The 32-year-old Every has always been a contemplative writer, but this may be his most wistful work to date – to the appreciation of anyone who likes their music backed by a little life experience (in addition to Every’s usual band of terrific supporting musicians and back-up singers, especially Estelle Noonan, who was born to sing with him).

“It’s crystal clear, we walk through this life, holding our glass hearts intact,” he writes and sings on “Fear of Heights, Pair of Wings.” “But the chandelier gives brighter light the more that it’s cracked.”

Truer words.

My favorite song on the album, meanwhile, is the mind-bending “Man Walks Into a Bar” in which a 40-year-old man meets his 20-year-old self in a bar, and they share a tender dance. Naturally, they know each other very well, even as they also completely misunderstand each other. (And the song’s twist at the end is also exactly as it should be.)

One of Every’s greatest strengths as a songwriter, singer, and arranger is his often perfect melding of music with lyric. In “If You Say Yes,” we learn all the things the singer won’t end up doing in his hotel room if his lover turns him down, and the song alternates perfectly between an almost breathless anticipation and an equally breathless fear of rejection. The song sounds as if the interaction literally just happened – which makes sense, since writing this song is one of the things the singer lists as doing in his hotel room, post-rejection.

In “Rough Road,” from which the album’s title is derived and is when we learn about the aforementioned truck-stop with chili dogs, we’re given more raw emotion when the singer plaintively tells his lover about their life together: “The menu isn’t always what you want, but I hope it’s enough.”

I especially love Every’s approach to “gay” content, which is always simultaneously matter-of-fact and wonderfully subtle.
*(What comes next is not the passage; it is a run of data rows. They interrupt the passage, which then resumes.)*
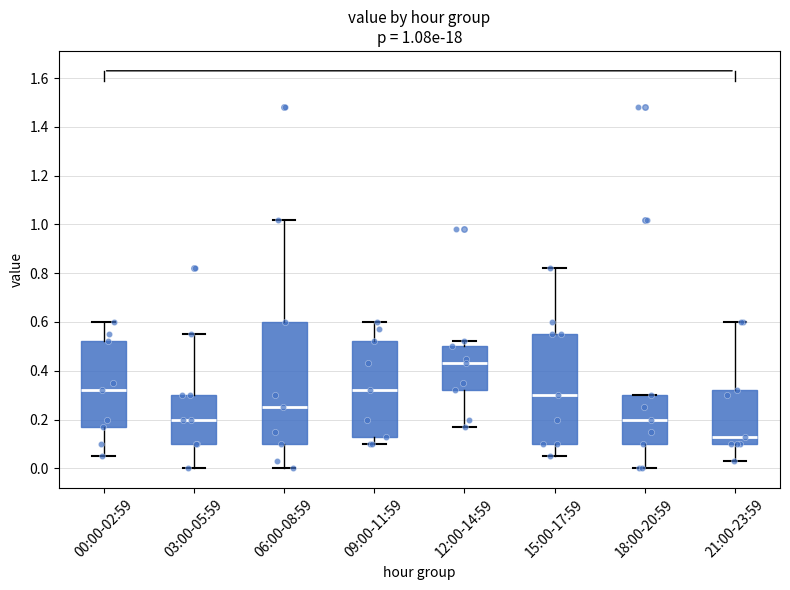

Which box has the highest median line?

12:00-14:59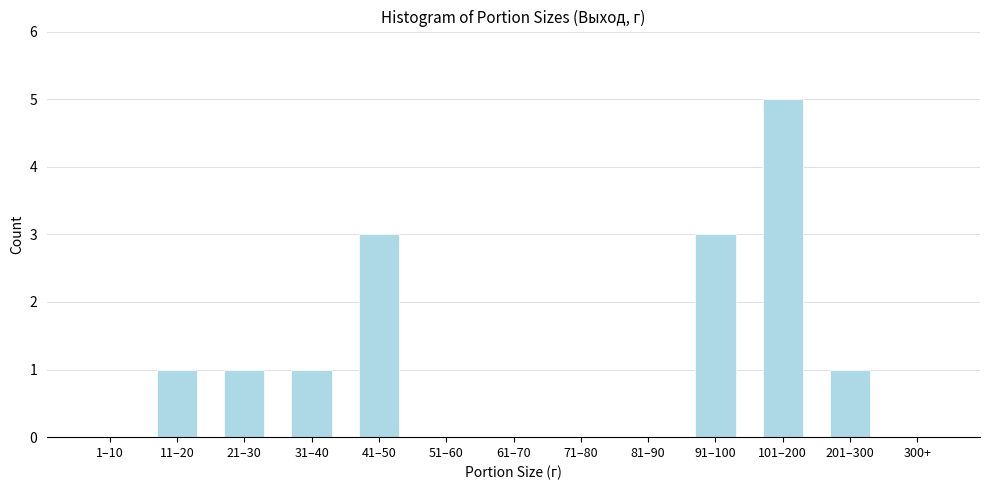

What is the greatest value displayed?

5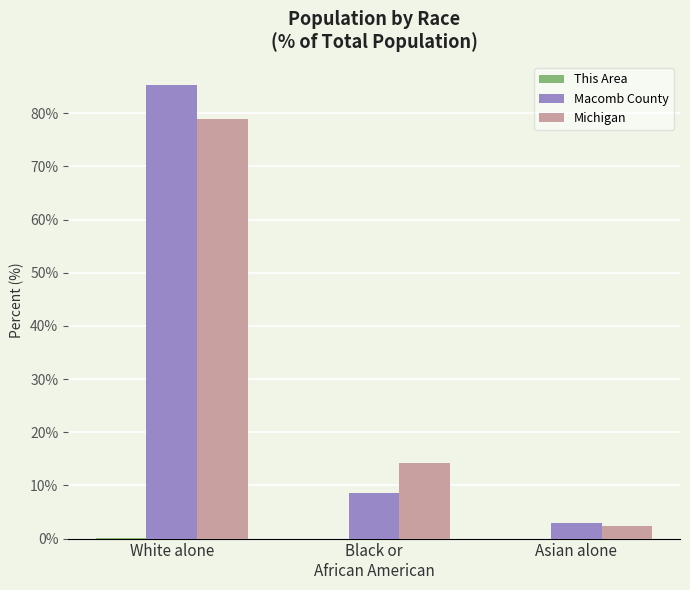

True or false: Macomb County has a value of 35.9 at White alone.

False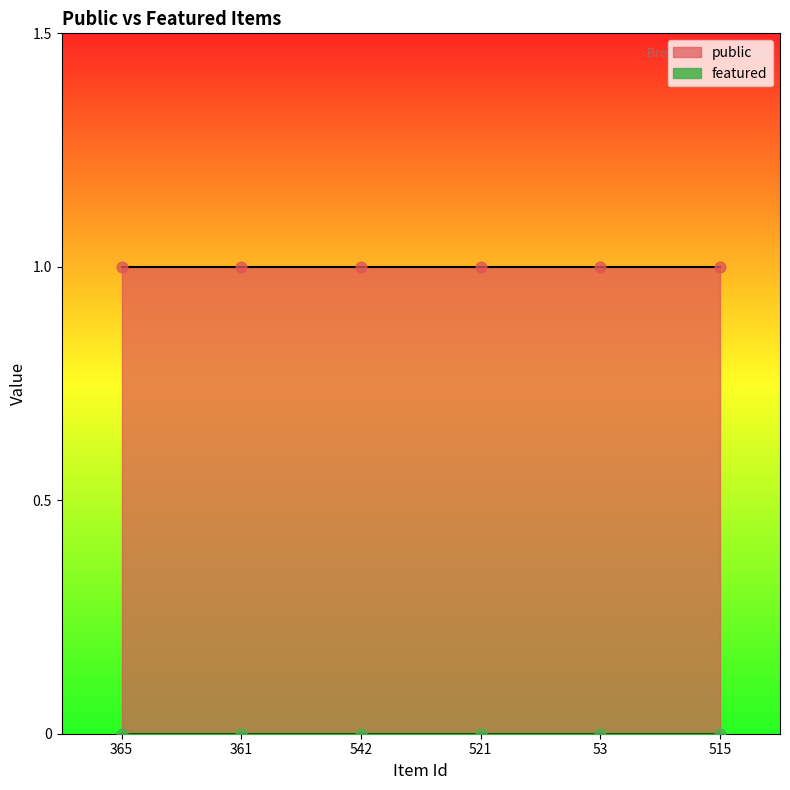

Is the value of featured at 521 greater than the value of public at 361?

No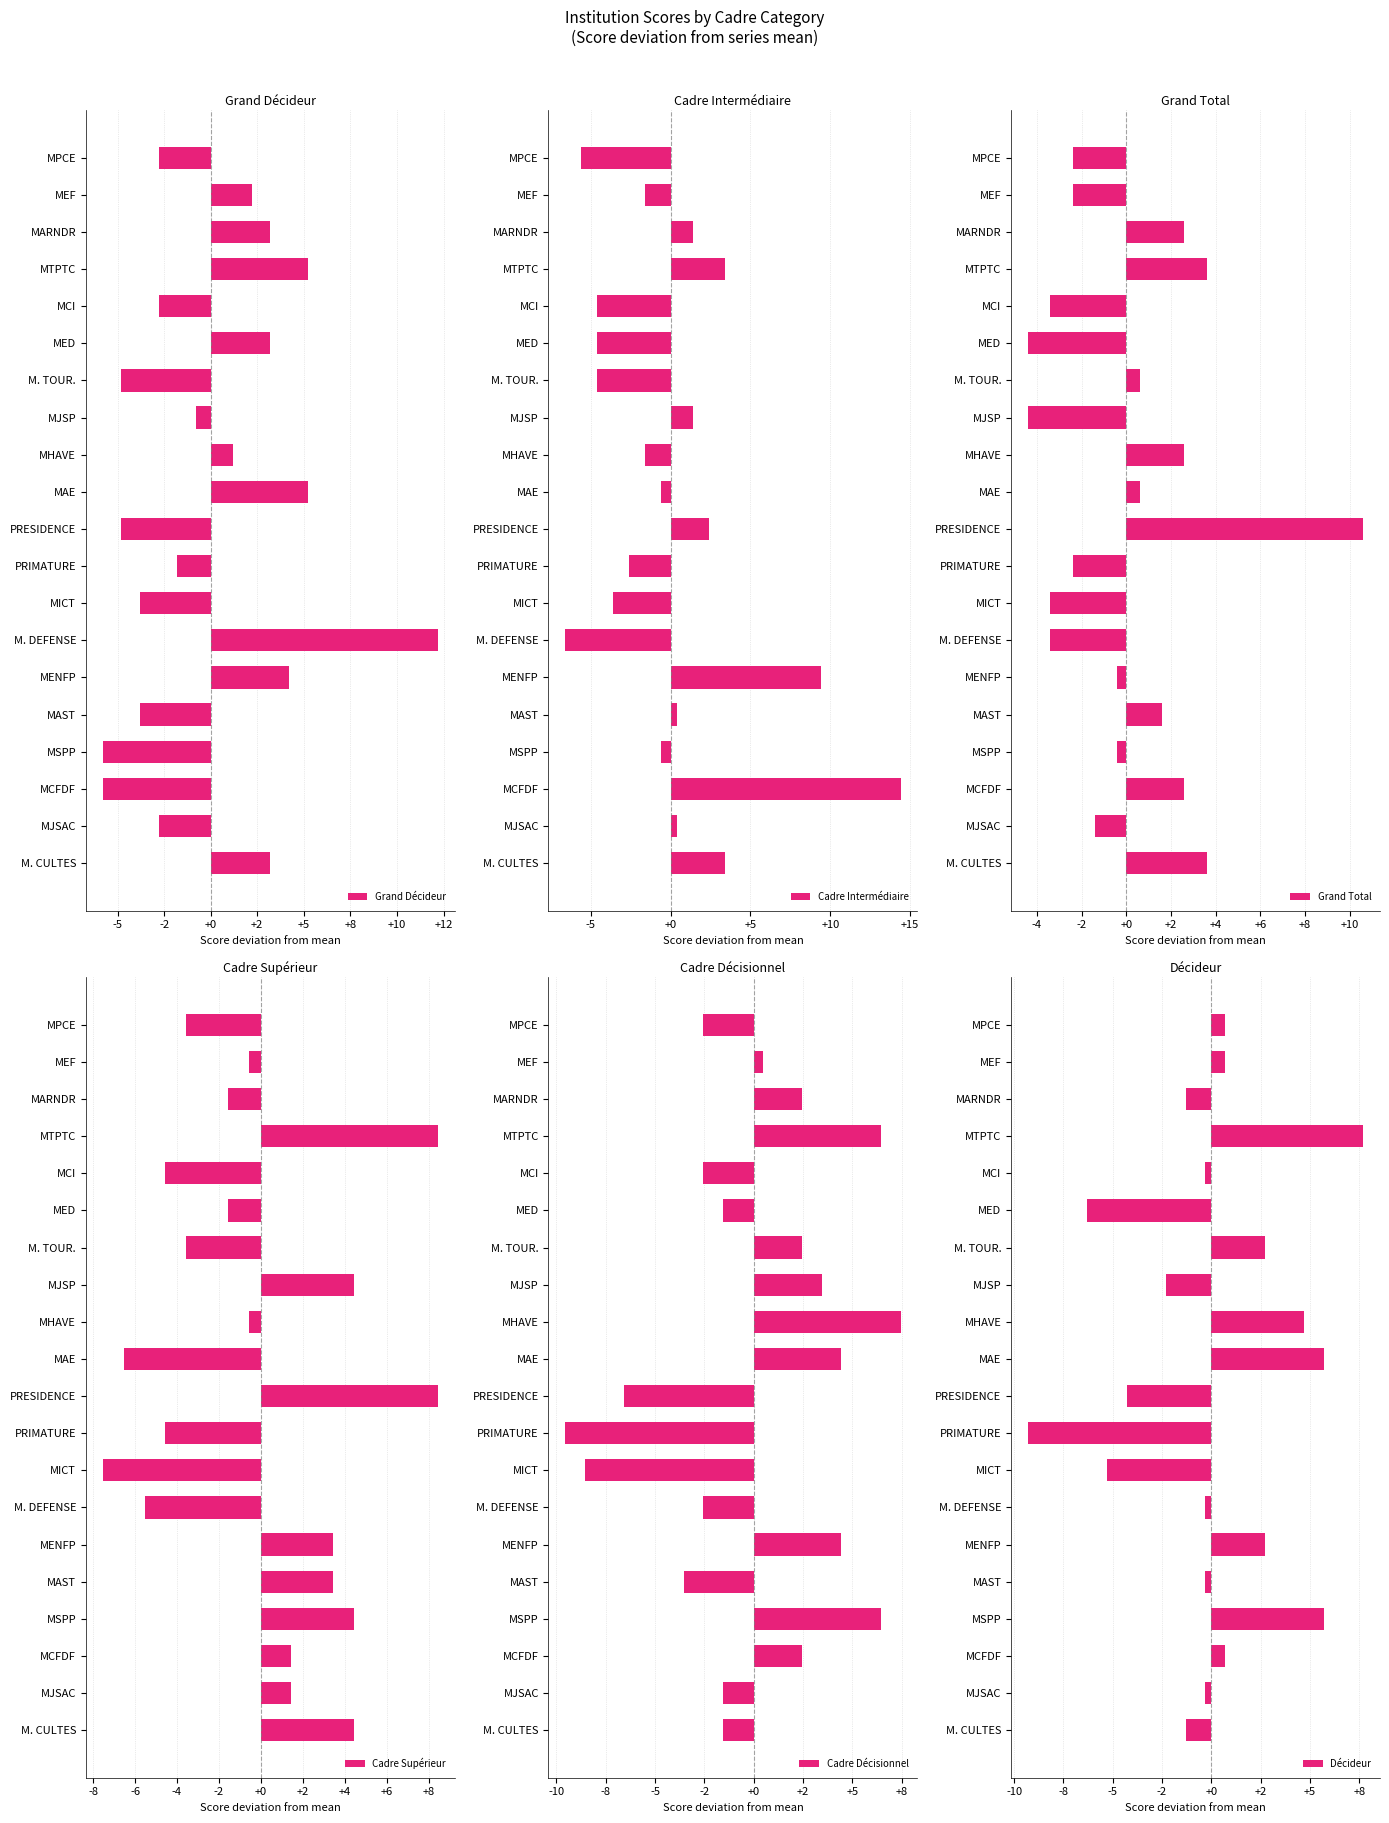

Is it true that Grand Total equals 1.9 at M. CULTES?

False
The infectious “Closure,” for example, is a sly warning about the dangers of the closet. If you don't deal with yourself, it says, you'll never get any closure.

More true words.

The album is mostly original songs by Every, with one cover (Concrete Blond’s “Joey”) which I actually think is better than the original.

Every continues to grow as both a songwriter and a performer. Menu is another winner.